An inference endpoint, or serving API, is a network service you send inputs to in order to get model predictions back in real time.
It solves the problem of turning a trained model into something applications can actually use.
You reach for an inference endpoint when you want:
In practice, most teams use a serving API when they need low-latency, always-on access to a model and do not want every client to manage model files, hardware, or inference code.
You deploy a model behind an API.
The model weights, runtime, and preprocessing/postprocessing logic live on a server or managed platform.
A client sends an input request.
This is usually HTTP or gRPC, with JSON or another structured payload.
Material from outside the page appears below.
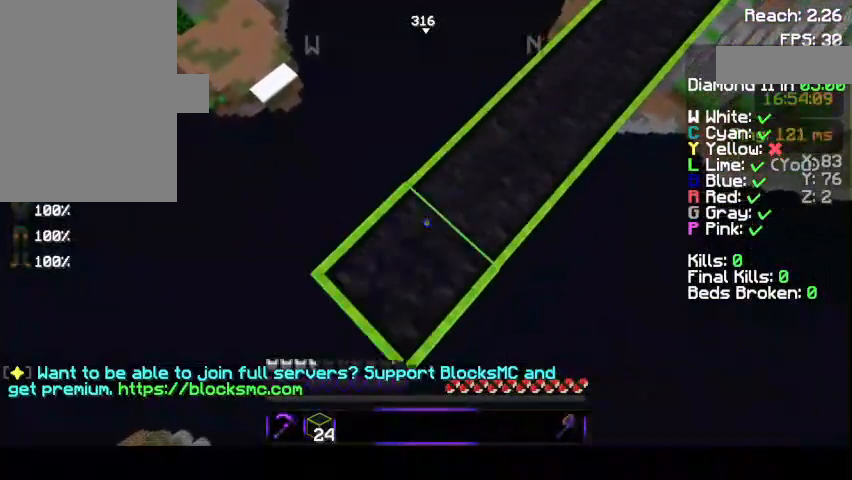
{"keys": ["a", "s"], "mouse": ["right"], "events": [[133, "mouse_right", "up"], [367, "mouse_right", "down"]]}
The request may include text, images, features, or other model inputs.
The server runs inference.
The service loads the input, executes the model forward pass, and often applies extra logic such as tokenization, batching, safety checks, or formatting the output.
The endpoint returns a prediction.
The response might be a class label, a score, embeddings, generated text, or tool-call metadata.
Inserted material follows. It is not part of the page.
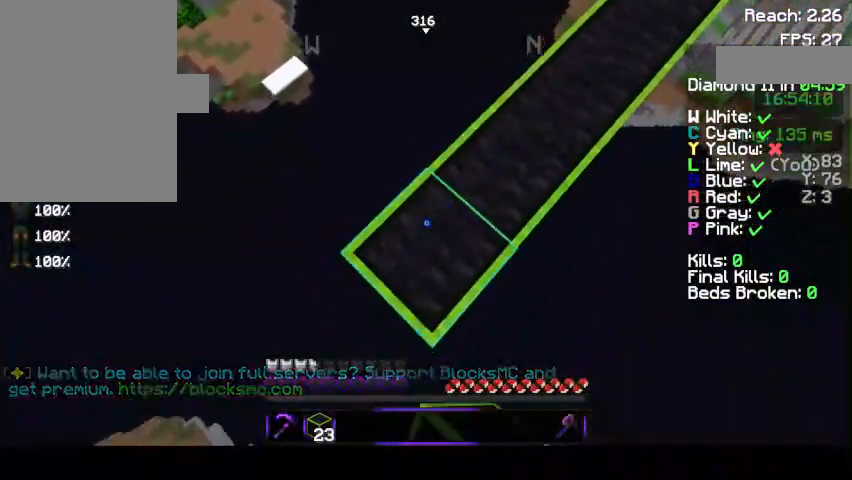
{"keys": ["a", "s"], "mouse": [], "events": [[67, "mouse_right", "up"], [267, "mouse_right", "down"], [367, "mouse_right", "up"]]}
A serving API is about online inference: getting predictions from a model through a request/response interface. That is different from training, and different from batch jobs that score large datasets offline.
Request:
POST /v1/infer
Content-Type: application/json
{
"text": "I love this product"
}
Response:
{
"label": "positive",
"confidence": 0.98
}
A product team might call this endpoint from an app after a user submits feedback, then show the result immediately.